§ **Task directions**:
In the entries below, find the lines with the word "requirements" and copy them.

§ **Exercise inputs**:
┌──

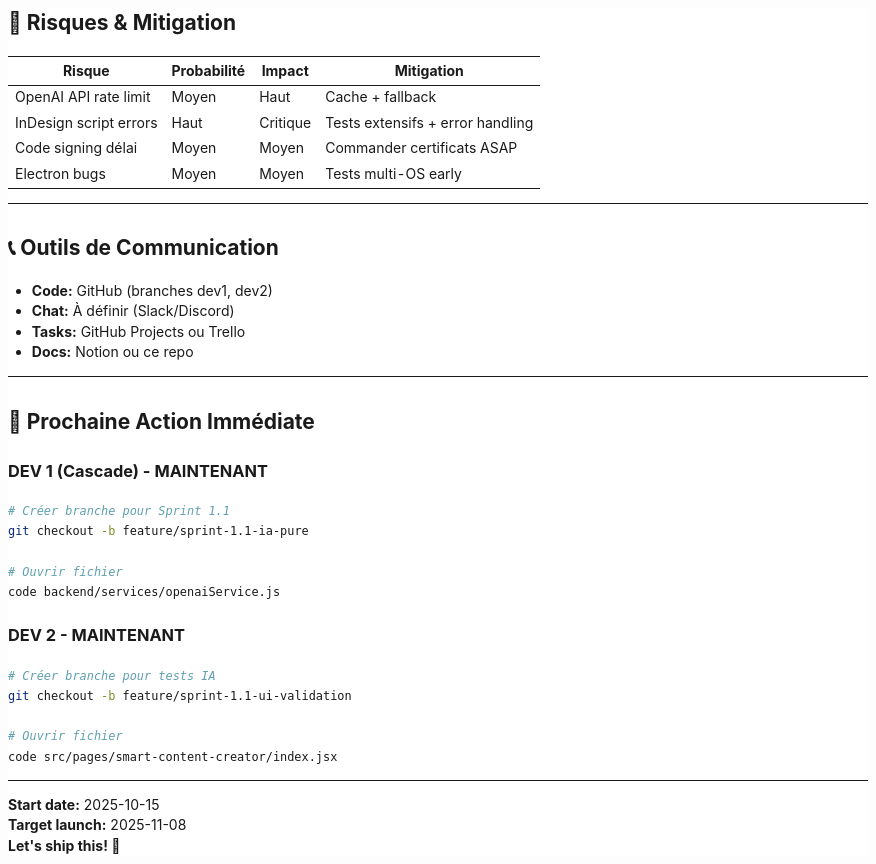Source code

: 
## 🚨 Risques & Mitigation

| Risque | Probabilité | Impact | Mitigation |
|--------|-------------|---------|------------|
| OpenAI API rate limit | Moyen | Haut | Cache + fallback |
| InDesign script errors | Haut | Critique | Tests extensifs + error handling |
| Code signing délai | Moyen | Moyen | Commander certificats ASAP |
| Electron bugs | Moyen | Moyen | Tests multi-OS early |

---

## 📞 Outils de Communication

- **Code:** GitHub (branches dev1, dev2)
- **Chat:** À définir (Slack/Discord)
- **Tasks:** GitHub Projects ou Trello
- **Docs:** Notion ou ce repo

---

## 🎯 Prochaine Action Immédiate

### DEV 1 (Cascade) - MAINTENANT
```bash
# Créer branche pour Sprint 1.1
git checkout -b feature/sprint-1.1-ia-pure

# Ouvrir fichier
code backend/services/openaiService.js
```

### DEV 2 - MAINTENANT
```bash
# Créer branche pour tests IA
git checkout -b feature/sprint-1.1-ui-validation

# Ouvrir fichier
code src/pages/smart-content-creator/index.jsx
```

---

**Start date:** 2025-10-15  
**Target launch:** 2025-11-08  
**Let's ship this! 🚀**
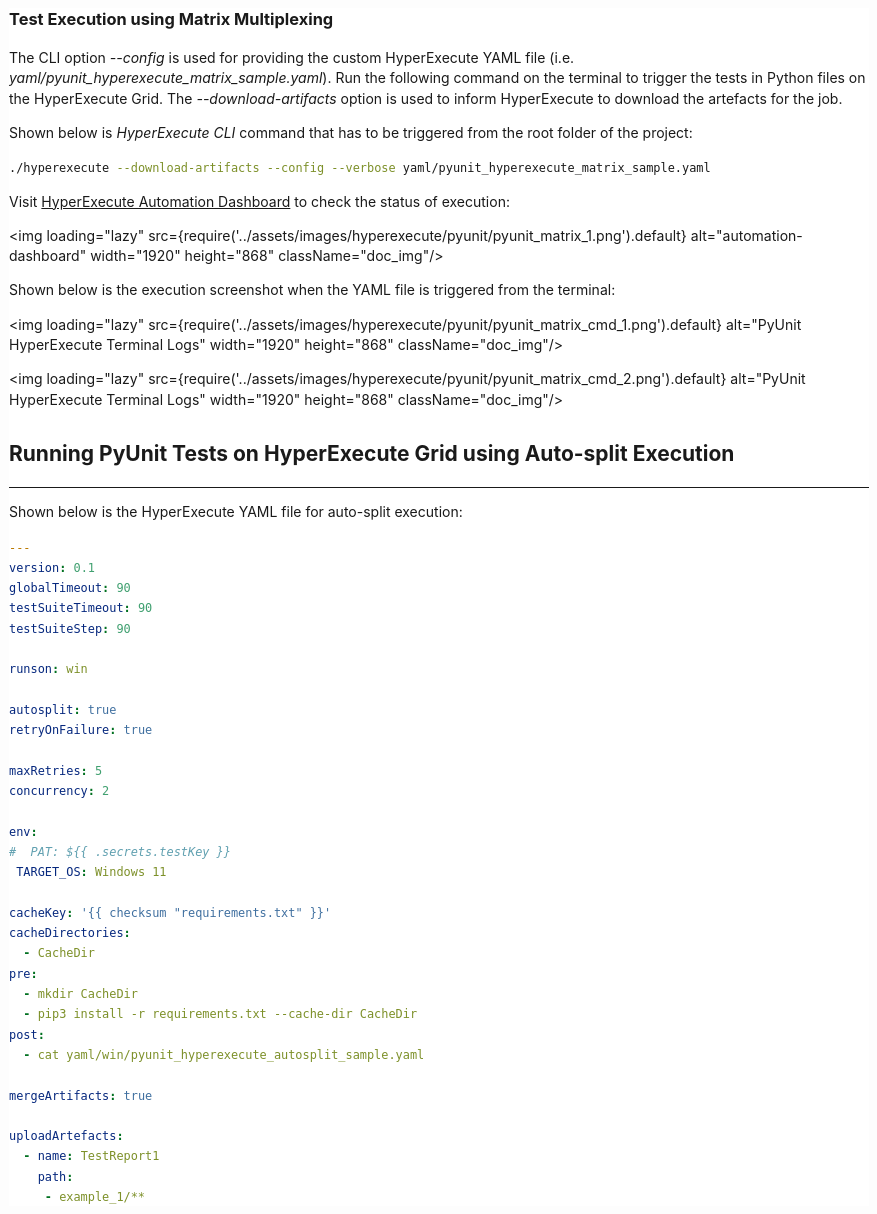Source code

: ### Test Execution using Matrix Multiplexing

The CLI option *--config* is used for providing the custom HyperExecute YAML file (i.e. *yaml/pyunit_hyperexecute_matrix_sample.yaml*). Run the following command on the terminal to trigger the tests in Python files on the HyperExecute Grid. The *--download-artifacts* option is used to inform HyperExecute to download the artefacts for the job.

Shown below is *HyperExecute CLI* command that has to be triggered from the root folder of the project:

```bash
./hyperexecute --download-artifacts --config --verbose yaml/pyunit_hyperexecute_matrix_sample.yaml
```

Visit [HyperExecute Automation Dashboard](https://automation.lambdatest.com/hyperexecute) to check the status of execution:

<img loading="lazy" src={require('../assets/images/hyperexecute/pyunit/pyunit_matrix_1.png').default} alt="automation-dashboard"  width="1920" height="868" className="doc_img"/>

Shown below is the execution screenshot when the YAML file is triggered from the terminal:

<img loading="lazy" src={require('../assets/images/hyperexecute/pyunit/pyunit_matrix_cmd_1.png').default} alt="PyUnit HyperExecute Terminal Logs"  width="1920" height="868" className="doc_img"/>

<img loading="lazy" src={require('../assets/images/hyperexecute/pyunit/pyunit_matrix_cmd_2.png').default} alt="PyUnit HyperExecute Terminal Logs"  width="1920" height="868" className="doc_img"/>

## Running PyUnit Tests on HyperExecute Grid using Auto-split Execution
***

Shown below is the HyperExecute YAML file for auto-split execution:

```yaml
---
version: 0.1
globalTimeout: 90
testSuiteTimeout: 90
testSuiteStep: 90

runson: win

autosplit: true
retryOnFailure: true

maxRetries: 5
concurrency: 2

env:
#  PAT: ${{ .secrets.testKey }}
 TARGET_OS: Windows 11

cacheKey: '{{ checksum "requirements.txt" }}'
cacheDirectories:
  - CacheDir
pre:
  - mkdir CacheDir
  - pip3 install -r requirements.txt --cache-dir CacheDir
post:
  - cat yaml/win/pyunit_hyperexecute_autosplit_sample.yaml

mergeArtifacts: true

uploadArtefacts:
  - name: TestReport1
    path:
     - example_1/**
```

└──

§ **Completed exercise**:
cacheKey: '{{ checksum "requirements.txt" }}'
  - pip3 install -r requirements.txt --cache-dir CacheDir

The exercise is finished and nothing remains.